Q: I often ride my bike to and from work in Santa Monica. I know it is illegal to ride on the sidewalk but I often ride in the street against the flow of traffic so I can see the cars driving toward me. Is this Illegal?
A: Yes. Section 21200(a) of the California Vehicle Code gives bicyclists all the rights to the roadway as a person driving a car; however a bicyclist is also subject to all the provisions of the roadway as drivers of cars. In this case, a bicyclist riding in the roadway shall ride with the flow of traffic and as far to the right as possible. There are some instances when a bicyclist may not ride to the far right, such as passing a parked or slower vehicle and preparing to make a left turn. There are some streets (like Wilshire Boulevard) that are very congested with both traffic and parking lanes and not every street has a dedicated (marked) bicycle lane. Both bicyclist and motorist should exercise care when traveling upon these roads.
City Hall has recently started painting some of the streets with a new marking known as a “sharrow,” short for “shared lane arrow,” as a way to remind cyclists and drivers alike that the road is a shared space for both travel modes. The street marking is a white graphic that combines the classic pictogram of a bicycle with two arrows.
Bicyclists should also be mindful that they are required to stop at red lights and stop signs while out riding as well.
Q: I like to listen to music while I am out riding my bike but I heard there is a law prohibiting me from covering my ears while riding on the roadway. Is there such a law?
A: Yes. Section 27400 of the California Vehicle Code prohibits bicyclists and drivers of motor vehicles from wearing a headset covering, or earplugs in, both ears. There are only a few exceptions to this law:
• A person operating authorized emergency vehicles.

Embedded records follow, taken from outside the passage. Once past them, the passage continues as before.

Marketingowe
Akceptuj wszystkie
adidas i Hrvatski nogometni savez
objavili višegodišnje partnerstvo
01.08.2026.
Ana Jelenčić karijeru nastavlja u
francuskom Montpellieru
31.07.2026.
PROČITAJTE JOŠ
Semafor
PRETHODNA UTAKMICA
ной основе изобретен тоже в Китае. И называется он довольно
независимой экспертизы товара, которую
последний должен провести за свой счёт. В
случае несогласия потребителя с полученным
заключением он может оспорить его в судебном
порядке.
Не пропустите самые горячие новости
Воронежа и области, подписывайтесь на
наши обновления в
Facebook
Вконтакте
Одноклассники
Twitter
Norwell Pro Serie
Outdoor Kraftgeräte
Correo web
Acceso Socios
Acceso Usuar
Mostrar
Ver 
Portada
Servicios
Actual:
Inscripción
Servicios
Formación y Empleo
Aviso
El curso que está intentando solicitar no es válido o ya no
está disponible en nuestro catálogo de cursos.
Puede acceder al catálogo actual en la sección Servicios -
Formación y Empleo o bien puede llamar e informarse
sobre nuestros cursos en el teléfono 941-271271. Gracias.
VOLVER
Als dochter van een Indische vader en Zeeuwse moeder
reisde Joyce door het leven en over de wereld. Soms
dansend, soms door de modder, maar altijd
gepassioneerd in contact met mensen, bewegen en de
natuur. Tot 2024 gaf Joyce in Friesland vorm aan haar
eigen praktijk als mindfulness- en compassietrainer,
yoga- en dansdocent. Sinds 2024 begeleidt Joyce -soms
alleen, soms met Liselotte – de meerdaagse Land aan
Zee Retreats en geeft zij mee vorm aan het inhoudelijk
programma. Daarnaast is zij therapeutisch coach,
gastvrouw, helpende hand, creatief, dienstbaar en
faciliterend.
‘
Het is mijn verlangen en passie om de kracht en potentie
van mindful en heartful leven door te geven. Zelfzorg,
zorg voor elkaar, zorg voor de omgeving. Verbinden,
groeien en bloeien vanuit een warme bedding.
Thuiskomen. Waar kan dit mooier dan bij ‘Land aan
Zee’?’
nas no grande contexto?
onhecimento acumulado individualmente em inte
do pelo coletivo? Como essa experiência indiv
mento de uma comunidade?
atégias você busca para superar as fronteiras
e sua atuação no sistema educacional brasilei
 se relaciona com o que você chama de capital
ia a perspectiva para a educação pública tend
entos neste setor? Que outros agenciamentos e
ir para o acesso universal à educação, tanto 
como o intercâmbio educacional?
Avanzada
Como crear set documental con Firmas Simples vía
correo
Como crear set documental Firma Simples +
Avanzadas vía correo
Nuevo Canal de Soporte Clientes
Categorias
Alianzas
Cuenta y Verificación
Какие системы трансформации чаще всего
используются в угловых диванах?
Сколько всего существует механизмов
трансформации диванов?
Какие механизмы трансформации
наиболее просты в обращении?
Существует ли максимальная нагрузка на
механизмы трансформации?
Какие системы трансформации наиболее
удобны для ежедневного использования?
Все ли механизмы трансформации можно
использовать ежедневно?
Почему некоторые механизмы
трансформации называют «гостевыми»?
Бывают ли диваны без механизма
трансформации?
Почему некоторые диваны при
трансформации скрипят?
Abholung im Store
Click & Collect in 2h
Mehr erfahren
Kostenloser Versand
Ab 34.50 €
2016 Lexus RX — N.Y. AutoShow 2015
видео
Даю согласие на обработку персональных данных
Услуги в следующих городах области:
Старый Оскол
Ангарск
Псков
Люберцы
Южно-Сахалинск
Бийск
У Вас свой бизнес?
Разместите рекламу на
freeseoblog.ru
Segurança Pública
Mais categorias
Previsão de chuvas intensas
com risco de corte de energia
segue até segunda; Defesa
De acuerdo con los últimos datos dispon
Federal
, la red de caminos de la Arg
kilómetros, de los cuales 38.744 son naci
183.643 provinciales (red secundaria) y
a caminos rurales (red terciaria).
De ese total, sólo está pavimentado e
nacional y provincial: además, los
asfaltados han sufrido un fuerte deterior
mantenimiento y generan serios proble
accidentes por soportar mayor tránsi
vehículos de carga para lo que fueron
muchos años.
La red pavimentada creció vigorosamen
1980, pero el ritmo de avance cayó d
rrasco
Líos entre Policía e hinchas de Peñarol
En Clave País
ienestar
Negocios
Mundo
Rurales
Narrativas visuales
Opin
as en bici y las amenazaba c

• A person engaged in the operation of special construction equipment.
• A person wearing personal hearing protectors to reduce injurious noise levels that are designed so they do not inhibit the wearer’s ability to hear a horn from a vehicle or siren of an approaching emergency vehicle.
• A person using hearing aids.
It’s very important that you are able to hear what is happening around you. By wearing the headset or ear plug in one ear, you can still hear if another bicyclist or motorist is trying to warn you of a potential hazard or collision.
Here are some safety tips before you hop on the bike and ride.
• To identify your bicycle, engrave your driver’s license number (or your parents’) on the frame.
• Register your bicycle with City Hall and keep the serial/model number on file.
• Check your handlebars, bicycle seats and brakes.
• Check your tire pressure.
• Check your first aid pouch for fresh supplies.
• Check your reflectors and light.
• Inspect your helmet and be sure to wear it.
• Maintain the safety of your bicycle by giving it regular tune-ups
• If you are under 18, a helmet is required by law. Be sure it meets the guidelines of the American National Standards Institute (ANSI) or the Snell Memorial Foundation. Labels with this information will be inside helmets that have passed their testing standards.
Here are some tips for riding.
• Stay on the right side of the road, ride with traffic and use the bike lane where available.*
• Obey all traffic laws and signals.
• Use hand signals for turning and for all stops.
• Watch for road hazards and cars in driveways.
• Use extra caution in poor or wet weather.
• Wear safe, comfortable clothes.
• Do not allow children to ride a bicycle at night.
• Always lock your bicycle using a U-lock, securing both the wheels and the frame to a stationary object.
*Bicycles are not permitted on sidewalks as they can endanger pedestrians. Likewise, runners/joggers can be cited for using the bike lane.